### Supplied data
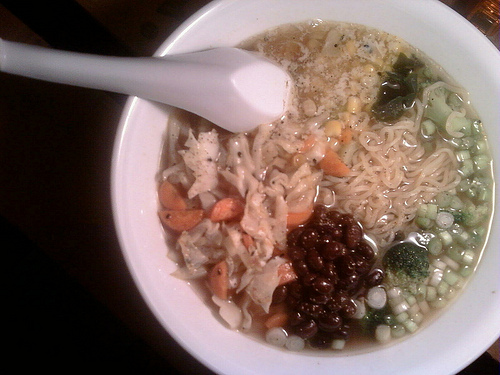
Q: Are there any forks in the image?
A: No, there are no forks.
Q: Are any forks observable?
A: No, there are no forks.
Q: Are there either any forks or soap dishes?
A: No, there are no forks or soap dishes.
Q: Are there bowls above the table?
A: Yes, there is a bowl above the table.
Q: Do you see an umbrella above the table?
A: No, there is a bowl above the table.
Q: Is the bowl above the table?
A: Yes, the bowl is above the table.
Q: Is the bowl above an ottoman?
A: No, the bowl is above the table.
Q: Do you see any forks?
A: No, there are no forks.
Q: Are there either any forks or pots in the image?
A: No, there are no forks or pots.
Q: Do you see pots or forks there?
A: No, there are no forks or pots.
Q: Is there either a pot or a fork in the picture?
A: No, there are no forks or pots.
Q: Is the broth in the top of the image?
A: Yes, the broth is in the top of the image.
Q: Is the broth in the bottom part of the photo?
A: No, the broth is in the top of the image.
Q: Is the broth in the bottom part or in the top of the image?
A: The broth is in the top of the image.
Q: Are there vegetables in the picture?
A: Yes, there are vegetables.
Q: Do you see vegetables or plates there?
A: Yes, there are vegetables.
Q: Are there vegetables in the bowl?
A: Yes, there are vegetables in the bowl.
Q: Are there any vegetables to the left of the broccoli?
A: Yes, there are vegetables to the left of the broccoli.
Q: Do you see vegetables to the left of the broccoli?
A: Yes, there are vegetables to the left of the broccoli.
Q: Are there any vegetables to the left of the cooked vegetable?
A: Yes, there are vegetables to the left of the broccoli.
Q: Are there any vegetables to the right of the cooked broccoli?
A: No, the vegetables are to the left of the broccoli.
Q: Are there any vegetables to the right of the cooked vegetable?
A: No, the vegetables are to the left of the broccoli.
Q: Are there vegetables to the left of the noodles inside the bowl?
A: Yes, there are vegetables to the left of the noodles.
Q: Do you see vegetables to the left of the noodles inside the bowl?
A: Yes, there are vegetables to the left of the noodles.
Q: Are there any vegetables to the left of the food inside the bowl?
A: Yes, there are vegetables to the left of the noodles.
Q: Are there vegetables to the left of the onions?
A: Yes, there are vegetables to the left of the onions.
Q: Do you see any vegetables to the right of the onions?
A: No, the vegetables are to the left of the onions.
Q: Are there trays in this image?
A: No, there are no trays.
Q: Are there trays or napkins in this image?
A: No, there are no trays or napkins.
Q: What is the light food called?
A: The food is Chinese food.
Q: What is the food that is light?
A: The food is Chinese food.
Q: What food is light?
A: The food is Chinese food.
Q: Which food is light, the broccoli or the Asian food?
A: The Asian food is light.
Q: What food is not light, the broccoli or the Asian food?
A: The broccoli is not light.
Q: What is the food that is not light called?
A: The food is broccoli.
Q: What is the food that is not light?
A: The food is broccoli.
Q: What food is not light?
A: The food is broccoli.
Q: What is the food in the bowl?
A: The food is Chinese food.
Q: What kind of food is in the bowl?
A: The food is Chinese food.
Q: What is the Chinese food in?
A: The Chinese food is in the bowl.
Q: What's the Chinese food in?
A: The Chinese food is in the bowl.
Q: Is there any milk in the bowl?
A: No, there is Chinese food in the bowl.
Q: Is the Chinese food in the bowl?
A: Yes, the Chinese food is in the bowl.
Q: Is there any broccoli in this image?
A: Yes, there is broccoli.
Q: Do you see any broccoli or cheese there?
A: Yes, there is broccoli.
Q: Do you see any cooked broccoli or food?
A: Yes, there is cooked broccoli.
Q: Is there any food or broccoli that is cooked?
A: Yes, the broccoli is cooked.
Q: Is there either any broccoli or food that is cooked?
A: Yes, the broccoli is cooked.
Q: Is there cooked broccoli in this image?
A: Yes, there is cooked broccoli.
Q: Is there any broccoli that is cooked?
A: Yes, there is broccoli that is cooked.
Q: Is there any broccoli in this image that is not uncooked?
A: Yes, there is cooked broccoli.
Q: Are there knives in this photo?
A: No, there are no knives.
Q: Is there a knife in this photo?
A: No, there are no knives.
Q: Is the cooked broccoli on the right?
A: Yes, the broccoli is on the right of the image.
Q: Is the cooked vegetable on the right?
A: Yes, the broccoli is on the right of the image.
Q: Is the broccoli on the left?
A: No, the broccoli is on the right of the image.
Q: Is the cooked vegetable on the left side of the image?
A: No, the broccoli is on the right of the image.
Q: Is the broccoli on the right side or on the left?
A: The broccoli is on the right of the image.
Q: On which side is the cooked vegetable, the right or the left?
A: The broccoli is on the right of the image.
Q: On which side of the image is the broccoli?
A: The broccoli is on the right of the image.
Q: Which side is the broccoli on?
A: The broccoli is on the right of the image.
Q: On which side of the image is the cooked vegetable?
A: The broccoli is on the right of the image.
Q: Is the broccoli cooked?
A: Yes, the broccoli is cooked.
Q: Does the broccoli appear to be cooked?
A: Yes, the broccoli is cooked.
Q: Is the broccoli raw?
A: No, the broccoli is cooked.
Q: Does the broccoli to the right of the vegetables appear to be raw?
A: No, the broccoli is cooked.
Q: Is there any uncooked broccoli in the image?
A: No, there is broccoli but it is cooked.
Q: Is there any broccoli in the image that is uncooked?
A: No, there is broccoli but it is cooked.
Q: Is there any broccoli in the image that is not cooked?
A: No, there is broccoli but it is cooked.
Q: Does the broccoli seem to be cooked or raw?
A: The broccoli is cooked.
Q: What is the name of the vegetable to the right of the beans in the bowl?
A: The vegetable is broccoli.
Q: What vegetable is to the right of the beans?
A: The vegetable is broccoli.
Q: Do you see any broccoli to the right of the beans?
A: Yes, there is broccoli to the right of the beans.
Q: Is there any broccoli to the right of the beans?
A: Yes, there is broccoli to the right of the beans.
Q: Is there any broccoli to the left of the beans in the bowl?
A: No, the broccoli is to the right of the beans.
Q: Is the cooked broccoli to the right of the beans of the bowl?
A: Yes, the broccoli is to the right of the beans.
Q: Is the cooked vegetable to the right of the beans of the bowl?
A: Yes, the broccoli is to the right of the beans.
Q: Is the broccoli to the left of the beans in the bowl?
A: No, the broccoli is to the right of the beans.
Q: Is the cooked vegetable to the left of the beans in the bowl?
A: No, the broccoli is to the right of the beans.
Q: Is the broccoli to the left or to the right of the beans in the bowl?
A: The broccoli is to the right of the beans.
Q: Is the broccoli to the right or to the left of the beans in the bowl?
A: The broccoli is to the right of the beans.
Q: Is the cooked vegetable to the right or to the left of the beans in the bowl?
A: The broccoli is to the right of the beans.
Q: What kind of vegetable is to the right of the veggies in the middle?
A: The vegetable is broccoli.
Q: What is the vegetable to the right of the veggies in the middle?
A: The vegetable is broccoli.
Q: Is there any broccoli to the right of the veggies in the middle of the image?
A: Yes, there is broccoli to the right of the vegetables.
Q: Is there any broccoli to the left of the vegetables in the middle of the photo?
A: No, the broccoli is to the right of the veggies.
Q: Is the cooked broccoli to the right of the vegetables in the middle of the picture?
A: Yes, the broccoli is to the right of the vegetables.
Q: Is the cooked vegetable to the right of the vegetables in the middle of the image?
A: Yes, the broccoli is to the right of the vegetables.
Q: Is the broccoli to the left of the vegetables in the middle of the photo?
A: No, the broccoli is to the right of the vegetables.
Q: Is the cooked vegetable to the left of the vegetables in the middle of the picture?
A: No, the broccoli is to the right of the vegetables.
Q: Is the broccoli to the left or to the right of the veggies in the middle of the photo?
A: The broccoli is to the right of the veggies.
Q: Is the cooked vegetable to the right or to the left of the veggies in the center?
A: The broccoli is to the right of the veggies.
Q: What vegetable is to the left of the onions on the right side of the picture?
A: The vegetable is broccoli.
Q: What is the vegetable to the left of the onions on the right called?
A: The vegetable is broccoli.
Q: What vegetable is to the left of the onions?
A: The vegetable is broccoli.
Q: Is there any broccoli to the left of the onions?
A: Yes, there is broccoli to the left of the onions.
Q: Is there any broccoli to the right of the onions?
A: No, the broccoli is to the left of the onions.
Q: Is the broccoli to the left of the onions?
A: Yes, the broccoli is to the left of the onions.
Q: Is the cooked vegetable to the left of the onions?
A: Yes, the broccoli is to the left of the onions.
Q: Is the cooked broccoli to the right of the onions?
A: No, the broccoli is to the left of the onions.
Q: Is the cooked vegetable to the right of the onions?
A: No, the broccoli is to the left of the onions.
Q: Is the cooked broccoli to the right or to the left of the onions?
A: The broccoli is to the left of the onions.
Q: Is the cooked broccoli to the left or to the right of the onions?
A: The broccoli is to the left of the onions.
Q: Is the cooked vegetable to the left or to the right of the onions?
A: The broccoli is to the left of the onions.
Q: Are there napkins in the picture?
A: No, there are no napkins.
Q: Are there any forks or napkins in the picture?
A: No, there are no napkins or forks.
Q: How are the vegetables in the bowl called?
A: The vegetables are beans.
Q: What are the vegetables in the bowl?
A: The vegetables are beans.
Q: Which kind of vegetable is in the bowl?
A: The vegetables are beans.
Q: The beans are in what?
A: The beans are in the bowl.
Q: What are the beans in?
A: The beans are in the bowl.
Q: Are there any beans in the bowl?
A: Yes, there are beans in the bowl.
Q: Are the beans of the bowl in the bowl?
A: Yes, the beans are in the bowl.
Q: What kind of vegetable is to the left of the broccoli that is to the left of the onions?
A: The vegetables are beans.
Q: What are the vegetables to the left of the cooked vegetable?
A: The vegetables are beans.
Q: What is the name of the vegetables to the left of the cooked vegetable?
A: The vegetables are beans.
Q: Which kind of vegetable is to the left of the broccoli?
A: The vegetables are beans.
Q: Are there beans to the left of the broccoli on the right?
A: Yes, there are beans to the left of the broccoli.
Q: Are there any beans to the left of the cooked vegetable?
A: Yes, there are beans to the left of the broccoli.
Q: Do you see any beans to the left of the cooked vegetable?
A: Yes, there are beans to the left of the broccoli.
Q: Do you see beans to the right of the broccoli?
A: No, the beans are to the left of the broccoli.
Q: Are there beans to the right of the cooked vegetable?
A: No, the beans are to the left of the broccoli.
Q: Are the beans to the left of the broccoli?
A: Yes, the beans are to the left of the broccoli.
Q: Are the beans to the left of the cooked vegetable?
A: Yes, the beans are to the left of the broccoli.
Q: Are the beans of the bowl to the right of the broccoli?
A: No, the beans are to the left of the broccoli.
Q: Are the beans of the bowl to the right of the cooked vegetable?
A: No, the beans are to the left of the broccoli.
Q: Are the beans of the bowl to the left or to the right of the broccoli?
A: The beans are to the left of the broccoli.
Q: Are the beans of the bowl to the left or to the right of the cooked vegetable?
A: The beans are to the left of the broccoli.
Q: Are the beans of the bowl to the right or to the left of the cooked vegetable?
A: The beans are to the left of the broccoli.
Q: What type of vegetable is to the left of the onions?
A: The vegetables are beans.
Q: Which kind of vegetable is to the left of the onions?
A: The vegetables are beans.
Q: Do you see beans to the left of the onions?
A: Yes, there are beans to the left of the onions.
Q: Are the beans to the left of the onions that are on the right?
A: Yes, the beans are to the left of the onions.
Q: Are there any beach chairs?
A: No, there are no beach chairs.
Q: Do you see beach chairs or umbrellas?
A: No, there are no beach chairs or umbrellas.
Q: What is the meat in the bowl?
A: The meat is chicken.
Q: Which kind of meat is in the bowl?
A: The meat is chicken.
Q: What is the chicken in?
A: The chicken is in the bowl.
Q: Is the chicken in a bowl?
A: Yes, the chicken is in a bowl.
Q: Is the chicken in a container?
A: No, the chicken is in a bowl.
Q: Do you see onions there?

### Requirement
Write out the entries from the beginning through the line containing "A: Yes, there is a bowl above the table.", word for word, with both ends included and the picture left out.

### Response to this exercise
Q: Are there any forks in the image?
A: No, there are no forks.
Q: Are any forks observable?
A: No, there are no forks.
Q: Are there either any forks or soap dishes?
A: No, there are no forks or soap dishes.
Q: Are there bowls above the table?
A: Yes, there is a bowl above the table.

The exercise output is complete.